JEFFERSONVILLE — It may not be an ideal time to start a new job leading a public arts effort, but that hasn’t stopped Emily Dippie from laying out an ambitious 2021 plan.

Dippie, who was hired in December as the Jeffersonville Public Arts administrator, shared her vision with the Jeffersonville City Council last week. It includes adding permanent installations, engaging teenagers and children in the arts and highlighting the contributions of underrepresented artists and creators.

“Of course we are still in COVID reality, so this is going to be dependent upon what the future is holding with the rollout of the vaccine and concerns from the public,” Dippie said.

Titling the 2021 campaign Emerge, the program is a mix of moving past the struggles of 2020 and showcasing the beauty that public art brings to a community.

For permanent installations, Dippie is proposing a set of small sculptures designed as a scavenger hunt of sorts. Dippie said the sculptures can inform people about Jeffersonville while also creating a fun outdoor activity for residents and visitors.

In and around Big Four Station, Dippie is planning a digital gallery consisting of free-standing LCD boards that would highlight digital artists. The boards could also provide information about upcoming events.

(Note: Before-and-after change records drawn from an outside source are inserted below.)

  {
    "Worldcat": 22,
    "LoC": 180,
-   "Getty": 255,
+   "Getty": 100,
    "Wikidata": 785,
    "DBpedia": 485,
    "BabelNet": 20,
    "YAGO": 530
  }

Another permanent installation proposed by Dippie is an alleyway mural adjoining the entrance to the NoCo Arts and Cultural District. The mural would don the city’s name, Jeffersonville, to try to encourage people to take photos in front of the painting. Dippie said it’s a theme used in other cities.

Community events are another big part of Dippie’s 2021 plans.

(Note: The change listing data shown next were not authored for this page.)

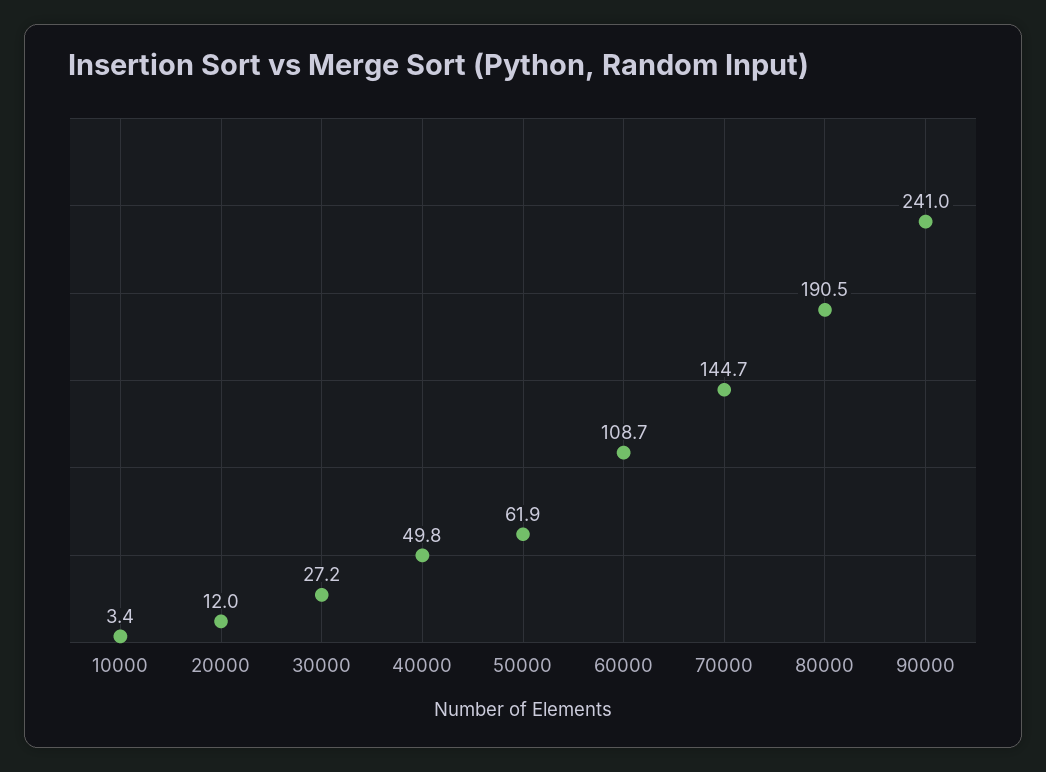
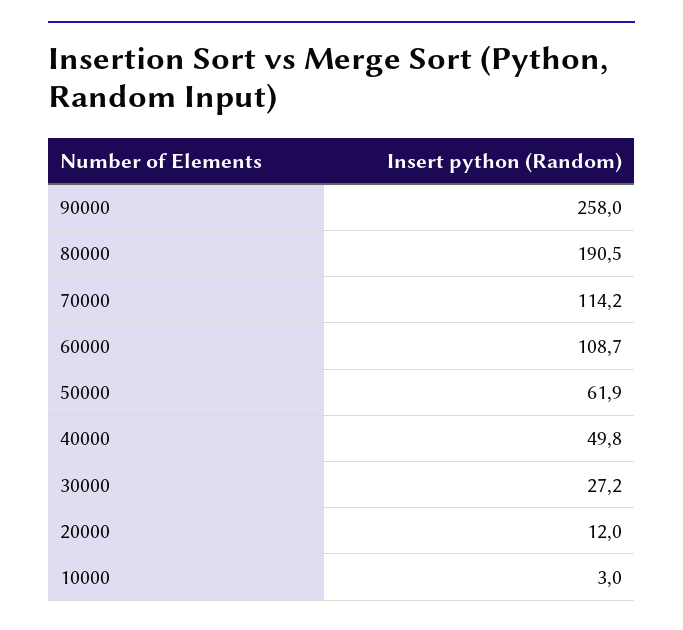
  {
-   "10000": 3.4,
+   "10000": 3,
    "20000": 12,
    "30000": 27.2,
    "40000": 49.8,
    "50000": 61.9,
    "60000": 108.7,
-   "70000": 144.7,
+   "70000": 114.2,
    "80000": 190.5,
-   "90000": 241
+   "90000": 258
  }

She told the council she hopes the arts district can host several standalone events for local artists, giving them an opportunity to sell their creations and to garner exposure.

Additionally, the 2021 plan calls for classes in which the community can be taught art skills.

Dippie also wants to form a teenage arts council that would organize a youth-focused event involving city officials, artists and community leaders.

“I actually have a teenager in our community who is helping us plan this,” she said.

There are virtual initiatives in the plan including a TikTok competition and a video of local children giving tours of public art installations. Dippie said it’s vital to include younger generations in public arts, as she added they often view creations differently from adults in their own creative ways.

Another online goal for the arts district is to create a Voice of Culture video that would highlight artists who may be unrecognized.

“I think it’s important to give a voice to our minority artists and our culture producers at this time,” Dippie said.

Along with the pandemic, she said the 2021 plans also will be dictated by funding. This year’s plan is based on 2020 appropriations.

But, Dippie added, that even if all of the ideas don’t come to fruition in 2021, they are adaptable and could be added in the future.

Dippie has been praised by city leaders since accepting the job.

“Emily Dippie is the perfect person to continue to make Jeffersonville a better place through creativity,” Mayor Mike Moore said during his state of the city address last week.

“While COVID may have held back some projects last year, Emily is ready to get to work.”

Council President Matt Owen said the plan is an “excellent outlook” for 2021.

“I think it’s pretty ambitious for this season, but hopefully it’s something we can see through,” he said.